Louws’ presentation lasted about 25 minutes. Then, the written questions that had been submitted by citizens were read and responded to by Louws in the following Q&A session.  Only a few of those questions needed to be set aside for answering later. The plan is for LIFAC to make answers available publicly.

A list of all of the questions has been published here, as promised by LICA and LIFAC, in a post that also has a link to the full audio of the entire meeting. That information also should be put in the Island Libary and shared with islanders via Paul Davis’s Brown Betty email service and other island communication channels

2 thoughts on “Recap: Ferry Issues Meeting with Jack Louws

  1. I’m not trying for the ‘Frequent Commenter Award”, as I was the last one to post something here on Feb 3, but wanted to share my thoughts on point 3 – Fares. (hint: remove moderation)
    Yes, the Ferry Fund was set up in Jan 2006 at $1.587m to act as a shock absorber each year. When it fell to $.6m the county enacted the across the board Surcharge of $3 for each fare class. This was barely noticeable for large truck fares, but devastating for pedestrians. There were no percentages listed as a target in the original ordinance creating the fund, but it did work out to about 85% of operating cost for 2006. Inflating that number at 90% would yield a current fund target at about $2.2m, so Exec Louws is pretty close on that. Dir Abart gave testimony in 2014 to the Council it should be $1.5m, and LIFAC Chair McKenzie stated PW wanted it to be 1 year+1mo of operating cost, which was later denied by Dir Ney this year.
    Short answer is “Who Knows?” It’s all opinion.
    The Ferry Task Force made a recommendation on Enterprise Funds and had an example of how the Ferry Fund could be allocated, (appendix B3) using 3 months of operating cost, plus drydock and repairs, which would have yielded $1.2m when they issued their report.
    LIFAC should be working towards a stable Ferry Fund whichever method is chosen, but it should be in the form of amending the Ordinance that created it, and not at the mercy of interpretation.

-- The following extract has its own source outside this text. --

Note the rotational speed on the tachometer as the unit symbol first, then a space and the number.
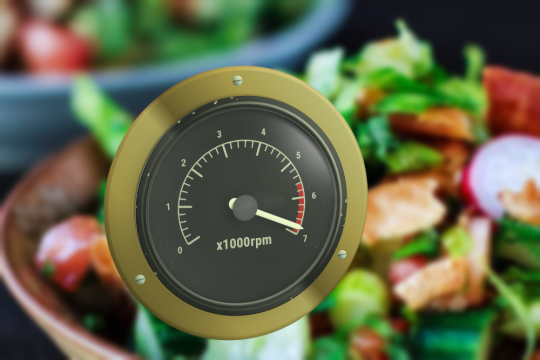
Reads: rpm 6800
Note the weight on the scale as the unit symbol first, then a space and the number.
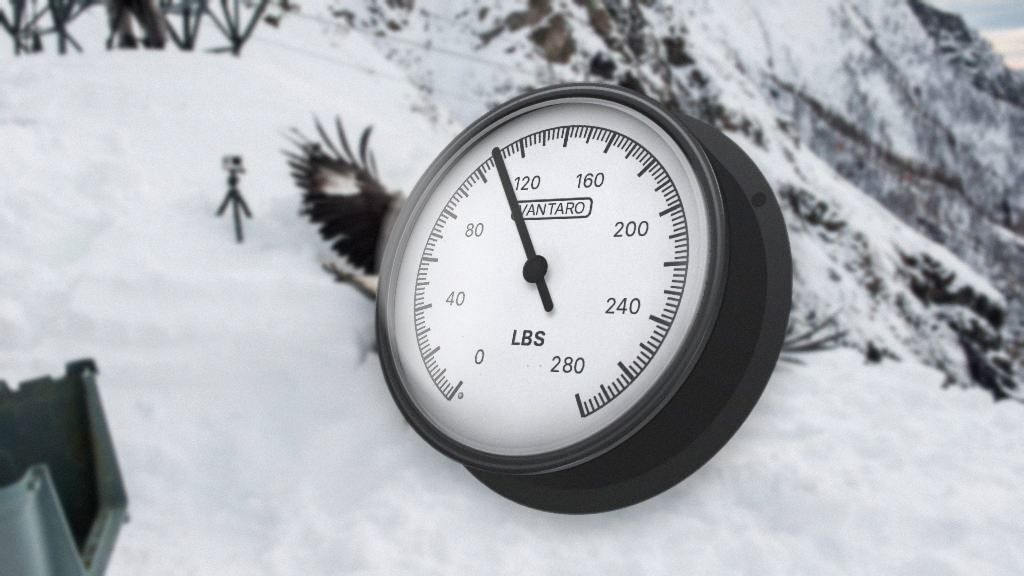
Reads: lb 110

    FARES: Now that SB5307 has been signed into law, increasing MVFT contributions to the 4 counties that operate ferries, and indexing that to inflation each year, LIFAC and PW should take that revenue into account when deciding rate reductions and Ferry Fund balances. The amendment to SB5307 islanders pushed for was to eliminate the Surcharge from restrictions on fare reductions. Non surcharge rates as of Jan1 of this year are now locked in, so no reduction is possible if MVET funds are applied for.

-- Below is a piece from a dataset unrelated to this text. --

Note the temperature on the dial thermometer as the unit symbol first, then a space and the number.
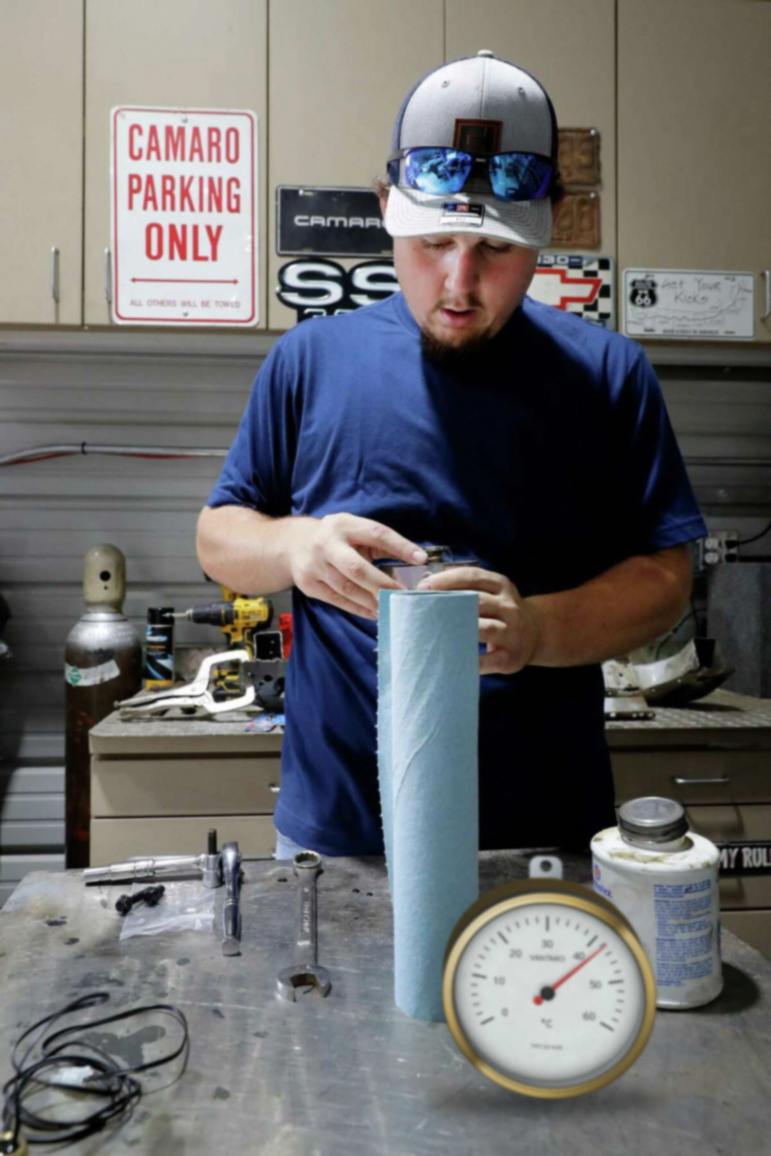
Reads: °C 42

    LIFAC should undo the wrong created by the $3 Surcharge, cancel it completely, and then adjust the current non-surcharge rates up accordingly to meet 55/45 cost recovery requirements. This leads to fares that fall back into line with every other ferry system on the west coast as far as ratios between vehicles and pedestrians, and discounts to multi-ride ticket purchases.
    More tinkering with the just a few fare classes is not the way to solve this problem.